(Information given begins)
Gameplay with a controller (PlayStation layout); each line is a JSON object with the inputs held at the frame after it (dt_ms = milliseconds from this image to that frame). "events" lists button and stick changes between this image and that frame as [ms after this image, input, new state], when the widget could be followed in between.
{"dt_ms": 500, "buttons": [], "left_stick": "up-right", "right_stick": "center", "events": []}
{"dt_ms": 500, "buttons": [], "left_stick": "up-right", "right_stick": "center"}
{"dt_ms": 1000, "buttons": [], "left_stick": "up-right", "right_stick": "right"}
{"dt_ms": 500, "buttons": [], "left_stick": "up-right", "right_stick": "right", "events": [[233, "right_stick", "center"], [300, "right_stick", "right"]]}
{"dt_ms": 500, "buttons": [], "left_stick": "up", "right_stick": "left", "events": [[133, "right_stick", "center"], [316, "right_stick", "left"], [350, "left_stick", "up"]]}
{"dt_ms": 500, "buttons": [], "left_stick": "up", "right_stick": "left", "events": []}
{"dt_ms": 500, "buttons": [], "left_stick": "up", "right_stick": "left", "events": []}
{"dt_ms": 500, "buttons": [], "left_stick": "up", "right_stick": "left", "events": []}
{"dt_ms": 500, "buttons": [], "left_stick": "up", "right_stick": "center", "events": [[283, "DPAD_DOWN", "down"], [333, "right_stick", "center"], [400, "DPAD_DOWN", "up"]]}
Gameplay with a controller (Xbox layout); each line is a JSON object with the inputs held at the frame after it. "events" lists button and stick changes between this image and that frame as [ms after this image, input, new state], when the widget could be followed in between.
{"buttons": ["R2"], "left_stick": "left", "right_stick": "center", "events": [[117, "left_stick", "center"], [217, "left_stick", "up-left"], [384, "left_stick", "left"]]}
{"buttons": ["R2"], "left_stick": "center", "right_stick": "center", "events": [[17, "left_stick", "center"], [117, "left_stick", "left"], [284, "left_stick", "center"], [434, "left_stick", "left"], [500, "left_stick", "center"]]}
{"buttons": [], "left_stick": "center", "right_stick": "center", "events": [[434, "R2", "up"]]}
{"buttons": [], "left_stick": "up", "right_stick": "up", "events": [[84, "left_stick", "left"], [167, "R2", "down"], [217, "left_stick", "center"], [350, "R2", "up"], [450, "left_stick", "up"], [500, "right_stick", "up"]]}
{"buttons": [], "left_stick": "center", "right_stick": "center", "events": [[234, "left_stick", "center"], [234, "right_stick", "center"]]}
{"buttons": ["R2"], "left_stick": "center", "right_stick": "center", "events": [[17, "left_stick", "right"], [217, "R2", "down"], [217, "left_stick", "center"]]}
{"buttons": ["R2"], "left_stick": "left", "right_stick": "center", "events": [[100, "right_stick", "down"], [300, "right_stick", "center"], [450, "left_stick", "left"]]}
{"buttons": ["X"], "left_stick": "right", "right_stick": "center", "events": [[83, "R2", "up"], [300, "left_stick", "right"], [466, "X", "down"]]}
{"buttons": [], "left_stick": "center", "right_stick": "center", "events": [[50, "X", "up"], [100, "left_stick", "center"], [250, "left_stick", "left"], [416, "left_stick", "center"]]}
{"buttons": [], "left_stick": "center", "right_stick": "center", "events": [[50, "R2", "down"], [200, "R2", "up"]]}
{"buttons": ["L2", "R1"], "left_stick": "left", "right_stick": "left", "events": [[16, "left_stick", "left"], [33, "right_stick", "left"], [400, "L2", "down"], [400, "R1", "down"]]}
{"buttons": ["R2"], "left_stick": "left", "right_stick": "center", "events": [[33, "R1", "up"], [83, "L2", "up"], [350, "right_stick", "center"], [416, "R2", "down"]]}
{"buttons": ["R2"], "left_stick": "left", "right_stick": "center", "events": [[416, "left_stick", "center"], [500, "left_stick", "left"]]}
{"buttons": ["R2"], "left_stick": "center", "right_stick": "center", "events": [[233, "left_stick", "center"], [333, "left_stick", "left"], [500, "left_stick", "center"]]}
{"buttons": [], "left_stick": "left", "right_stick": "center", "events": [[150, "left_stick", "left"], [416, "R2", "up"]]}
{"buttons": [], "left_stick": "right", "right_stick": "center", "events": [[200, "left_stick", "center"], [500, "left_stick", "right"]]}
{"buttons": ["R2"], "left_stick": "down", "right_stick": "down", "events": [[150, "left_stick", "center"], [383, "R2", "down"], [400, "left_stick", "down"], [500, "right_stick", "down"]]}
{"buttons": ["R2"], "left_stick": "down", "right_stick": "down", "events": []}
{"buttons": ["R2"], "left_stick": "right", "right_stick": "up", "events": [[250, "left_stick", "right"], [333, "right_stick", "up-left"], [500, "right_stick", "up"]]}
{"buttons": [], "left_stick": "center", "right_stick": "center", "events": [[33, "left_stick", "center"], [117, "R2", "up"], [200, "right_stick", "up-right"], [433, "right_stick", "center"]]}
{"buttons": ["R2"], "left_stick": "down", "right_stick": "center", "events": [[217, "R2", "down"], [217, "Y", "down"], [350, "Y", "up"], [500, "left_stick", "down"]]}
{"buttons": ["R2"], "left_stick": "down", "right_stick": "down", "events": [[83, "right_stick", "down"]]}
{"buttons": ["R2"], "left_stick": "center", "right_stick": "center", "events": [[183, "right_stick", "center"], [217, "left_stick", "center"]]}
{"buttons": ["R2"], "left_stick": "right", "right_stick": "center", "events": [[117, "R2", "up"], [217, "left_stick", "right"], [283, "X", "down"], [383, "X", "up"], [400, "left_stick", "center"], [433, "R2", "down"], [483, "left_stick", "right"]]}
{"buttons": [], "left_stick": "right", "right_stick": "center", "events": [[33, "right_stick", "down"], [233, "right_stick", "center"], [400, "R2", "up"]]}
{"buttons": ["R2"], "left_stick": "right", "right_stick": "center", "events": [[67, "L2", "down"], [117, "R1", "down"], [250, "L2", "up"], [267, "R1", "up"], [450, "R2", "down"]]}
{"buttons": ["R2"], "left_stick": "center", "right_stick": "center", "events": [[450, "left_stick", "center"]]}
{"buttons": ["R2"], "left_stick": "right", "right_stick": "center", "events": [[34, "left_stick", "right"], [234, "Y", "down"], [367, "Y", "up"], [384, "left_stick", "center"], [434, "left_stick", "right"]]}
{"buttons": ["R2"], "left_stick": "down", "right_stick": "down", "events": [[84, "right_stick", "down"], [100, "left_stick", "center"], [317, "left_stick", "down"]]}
(Information given ends)
Assignment. Using the data above, report how many lines include the string "widget" and add nothing to the number.

Response area. 2